* start Page excerpt *

Christoph,

As you indicated that disabling UCX makes this issue go away, it seems
the memory exhaustion is arising from UCX. I have limited knowledge about
the UCX internals, when I need to change its behavior I use `ucx_info -c`
and then dig into the output. For a better answer I would suggest asking on
the UCX github.

Best,
  George.


On Fri, Mar 6, 2026 at 5:16 AM Christoph Niethammer <[email protected]>
wrote:

> Hello George,
>
> thanks for the suggestion.
>
> On ou rsystem vm.max_map_count is currently 64k.
>
> I should also mention that memory overcommit is diabled
> (vm.overcommit_memory = 2).
> If we change this setting to allow memory overcommit (vm.overcommit_memory
> = 0 or 1), the issue dissapears.
>
> However, it still looks somewhat surprising that a simple “Hello World”
> application with ~20 MPI processes
> already triggers this behaviour. Given that the system has 192 GB of RAM,
> it does not seem obvious why startup
> would fail due to memory allocation at such a small scale.
>
> Ideally we would prefer to keep memory overcommit disabled, since it helps
> detect memory issues in user applications
> early rather than failing later at runtime.
>
> Is there a way to influence this memory exhausting behaviour with some
> settings in OpenMPI (or UCX compinents).
> So far we also experimented with adjusting the UCX FIFO sizes, since the
> defaults changed in newer UCX releases.
> In particular we tried restoring the older values used in UCX 1.15:
> UCX_POSIX_FIFO_SIZE=64, UCX_SYSV_FIFO_SIZE=64, UCX_XPMEM_FIFO_SIZE=64.
> Unfortunately this did not resolve the issue.
>
> Are there other UCX parameters (e.g. related to shared-memory transports,
> rcache behaviour, or memtype cache) or
> Open MPI MCA parameters that could reduce the number of memory mappings or
> the amount of virtual memory reserved
> during startup?
>
> Any suggestions for further debugging or configuration options to try
> would be highly appreciated.
>
> Best regards,
> Christoph
>
> ----- Original Message -----
> From: "Open MPI Users" <[email protected]>
> To: "Open MPI Users" <[email protected]>
> Sent: Wednesday, 4 March, 2026 17:19:00
> Subject: Re: [OMPI users] "Cannot allocate memory” / pgtable failure with
> Open MPI and UCX 1.16 or newer
>
> It looks like some form of resource exhaustion, possibly exceeding the
> number of entries into the mmap table. What is the value of
> `vm.max_map_count` on this system ? You can obtain it with `sysctl
> vm.max_map_count` or `cat /proc/sys/vm/max_map_count`.

* end Page excerpt *
* start Listed records *

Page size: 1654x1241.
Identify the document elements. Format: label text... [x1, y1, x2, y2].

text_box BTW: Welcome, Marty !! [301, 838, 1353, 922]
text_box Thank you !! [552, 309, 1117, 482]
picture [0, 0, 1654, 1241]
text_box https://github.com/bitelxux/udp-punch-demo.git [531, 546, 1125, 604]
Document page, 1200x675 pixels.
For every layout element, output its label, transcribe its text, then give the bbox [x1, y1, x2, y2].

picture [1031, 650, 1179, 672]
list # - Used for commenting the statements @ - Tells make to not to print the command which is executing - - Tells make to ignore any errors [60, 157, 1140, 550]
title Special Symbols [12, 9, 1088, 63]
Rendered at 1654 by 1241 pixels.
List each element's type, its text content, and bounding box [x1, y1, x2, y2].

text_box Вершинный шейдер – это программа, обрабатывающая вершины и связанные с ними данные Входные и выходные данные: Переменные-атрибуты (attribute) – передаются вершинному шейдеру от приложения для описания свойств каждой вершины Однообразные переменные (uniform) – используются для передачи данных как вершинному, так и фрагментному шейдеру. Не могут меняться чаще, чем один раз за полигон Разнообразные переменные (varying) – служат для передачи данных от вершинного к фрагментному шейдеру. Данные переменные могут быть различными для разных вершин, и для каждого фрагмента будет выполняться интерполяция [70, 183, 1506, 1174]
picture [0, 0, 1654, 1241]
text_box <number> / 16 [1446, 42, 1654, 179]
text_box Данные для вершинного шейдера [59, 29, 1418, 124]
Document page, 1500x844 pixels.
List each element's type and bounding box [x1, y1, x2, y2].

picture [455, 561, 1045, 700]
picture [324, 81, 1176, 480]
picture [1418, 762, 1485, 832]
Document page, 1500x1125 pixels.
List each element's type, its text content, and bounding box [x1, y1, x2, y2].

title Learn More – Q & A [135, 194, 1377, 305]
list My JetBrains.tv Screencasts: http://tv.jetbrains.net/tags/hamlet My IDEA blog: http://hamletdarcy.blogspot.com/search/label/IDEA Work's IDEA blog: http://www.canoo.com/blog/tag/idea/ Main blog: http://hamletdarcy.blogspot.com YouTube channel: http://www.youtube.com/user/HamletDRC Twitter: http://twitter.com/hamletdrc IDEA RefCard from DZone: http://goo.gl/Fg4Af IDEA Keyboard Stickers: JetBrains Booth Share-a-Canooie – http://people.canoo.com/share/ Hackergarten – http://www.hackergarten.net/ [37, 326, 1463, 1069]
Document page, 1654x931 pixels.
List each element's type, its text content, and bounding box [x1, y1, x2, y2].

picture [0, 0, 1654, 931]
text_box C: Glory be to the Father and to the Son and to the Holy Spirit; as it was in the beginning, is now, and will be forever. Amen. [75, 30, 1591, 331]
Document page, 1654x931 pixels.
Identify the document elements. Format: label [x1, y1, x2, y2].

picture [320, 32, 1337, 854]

* end Listed records *

▶ **Directive 1**:
List every UCX environment variable, with its value, that the Open MPI thread reports was set to restore the older UCX 1.15 defaults.
▶ **Directive 2**:
According to the Open MPI thread, what is the current value of vm.max_map_count on Christoph's system?
▶ **Directive 3**:
Reproduce the part of the Open MPI thread that begins with the words containing "As you indicated" and ends with "the UCX github.".
Rely solely on the Open MPI thread.

▶ **Written solution 1**:
UCX_POSIX_FIFO_SIZE=64
UCX_SYSV_FIFO_SIZE=64
UCX_XPMEM_FIFO_SIZE=64

▶ **Written solution 2**:
64k

▶ **Written solution 3**:
As you indicated that disabling UCX makes this issue go away, it seems
the memory exhaustion is arising from UCX. I have limited knowledge about
the UCX internals, when I need to change its behavior I use `ucx_info -c`
and then dig into the output. For a better answer I would suggest asking on
the UCX github.